◆ **Task statement**:
Copy the material word for word, from its first line through the line containing "Cruz de Ferro", inclusive.

(Dataset records)
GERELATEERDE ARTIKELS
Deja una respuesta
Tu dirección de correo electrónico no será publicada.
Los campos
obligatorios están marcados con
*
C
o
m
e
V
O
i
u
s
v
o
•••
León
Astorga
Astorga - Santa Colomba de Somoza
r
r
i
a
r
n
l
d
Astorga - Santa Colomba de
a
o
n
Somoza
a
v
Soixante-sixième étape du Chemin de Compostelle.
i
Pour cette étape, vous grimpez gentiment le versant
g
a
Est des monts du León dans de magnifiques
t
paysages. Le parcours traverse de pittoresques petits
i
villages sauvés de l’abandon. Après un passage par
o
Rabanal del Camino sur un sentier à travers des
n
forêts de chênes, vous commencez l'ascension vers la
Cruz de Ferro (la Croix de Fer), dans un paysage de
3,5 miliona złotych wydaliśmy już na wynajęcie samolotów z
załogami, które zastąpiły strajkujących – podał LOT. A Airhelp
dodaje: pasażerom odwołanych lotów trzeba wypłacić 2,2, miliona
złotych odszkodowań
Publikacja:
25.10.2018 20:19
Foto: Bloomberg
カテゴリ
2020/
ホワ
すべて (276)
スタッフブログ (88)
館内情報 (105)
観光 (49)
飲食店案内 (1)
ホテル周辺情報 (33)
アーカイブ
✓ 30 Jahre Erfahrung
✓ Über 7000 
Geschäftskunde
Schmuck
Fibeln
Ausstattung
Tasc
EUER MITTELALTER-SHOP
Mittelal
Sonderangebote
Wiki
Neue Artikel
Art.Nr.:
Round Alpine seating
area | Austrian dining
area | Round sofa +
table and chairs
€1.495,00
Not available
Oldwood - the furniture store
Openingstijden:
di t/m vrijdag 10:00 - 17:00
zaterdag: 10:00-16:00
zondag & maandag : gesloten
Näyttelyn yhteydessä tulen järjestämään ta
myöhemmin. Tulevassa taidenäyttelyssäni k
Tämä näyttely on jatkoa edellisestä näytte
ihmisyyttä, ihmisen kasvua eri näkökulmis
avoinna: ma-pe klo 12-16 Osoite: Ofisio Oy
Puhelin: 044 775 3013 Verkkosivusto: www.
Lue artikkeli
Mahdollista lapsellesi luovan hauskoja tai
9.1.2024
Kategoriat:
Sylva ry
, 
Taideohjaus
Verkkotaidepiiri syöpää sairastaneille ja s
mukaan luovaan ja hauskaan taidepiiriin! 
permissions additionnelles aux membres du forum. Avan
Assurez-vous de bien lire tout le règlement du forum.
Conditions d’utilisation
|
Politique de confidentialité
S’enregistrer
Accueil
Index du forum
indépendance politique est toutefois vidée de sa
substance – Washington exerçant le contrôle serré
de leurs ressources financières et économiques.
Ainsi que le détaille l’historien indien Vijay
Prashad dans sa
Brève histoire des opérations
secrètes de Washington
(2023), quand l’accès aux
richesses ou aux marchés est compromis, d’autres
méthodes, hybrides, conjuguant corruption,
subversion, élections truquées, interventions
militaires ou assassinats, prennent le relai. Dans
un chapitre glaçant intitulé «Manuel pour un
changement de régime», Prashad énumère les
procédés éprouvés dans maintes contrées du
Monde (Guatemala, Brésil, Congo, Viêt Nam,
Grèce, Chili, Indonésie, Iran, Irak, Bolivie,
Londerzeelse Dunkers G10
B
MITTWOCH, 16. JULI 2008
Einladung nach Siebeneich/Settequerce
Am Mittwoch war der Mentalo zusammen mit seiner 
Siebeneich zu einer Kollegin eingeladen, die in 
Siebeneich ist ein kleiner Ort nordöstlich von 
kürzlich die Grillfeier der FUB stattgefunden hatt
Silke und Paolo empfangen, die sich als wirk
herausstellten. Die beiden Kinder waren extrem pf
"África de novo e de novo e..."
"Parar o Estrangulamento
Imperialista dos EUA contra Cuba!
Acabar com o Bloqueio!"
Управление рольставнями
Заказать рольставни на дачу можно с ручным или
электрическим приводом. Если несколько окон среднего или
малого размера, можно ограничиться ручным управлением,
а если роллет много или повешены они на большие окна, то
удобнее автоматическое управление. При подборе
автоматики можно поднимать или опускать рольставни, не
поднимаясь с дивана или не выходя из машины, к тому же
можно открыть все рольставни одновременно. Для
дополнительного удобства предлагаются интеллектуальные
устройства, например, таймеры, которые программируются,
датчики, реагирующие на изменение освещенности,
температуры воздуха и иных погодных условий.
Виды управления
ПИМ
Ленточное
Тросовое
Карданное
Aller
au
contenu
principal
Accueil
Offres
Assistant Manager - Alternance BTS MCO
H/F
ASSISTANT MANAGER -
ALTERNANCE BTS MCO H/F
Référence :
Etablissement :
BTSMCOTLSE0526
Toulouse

◆ **Expected answer**:
GERELATEERDE ARTIKELS
Deja una respuesta
Tu dirección de correo electrónico no será publicada.
Los campos
obligatorios están marcados con
*
C
o
m
e
V
O
i
u
s
v
o
•••
León
Astorga
Astorga - Santa Colomba de Somoza
r
r
i
a
r
n
l
d
Astorga - Santa Colomba de
a
o
n
Somoza
a
v
Soixante-sixième étape du Chemin de Compostelle.
i
Pour cette étape, vous grimpez gentiment le versant
g
a
Est des monts du León dans de magnifiques
t
paysages. Le parcours traverse de pittoresques petits
i
villages sauvés de l’abandon. Après un passage par
o
Rabanal del Camino sur un sentier à travers des
n
forêts de chênes, vous commencez l'ascension vers la
Cruz de Ferro (la Croix de Fer), dans un paysage de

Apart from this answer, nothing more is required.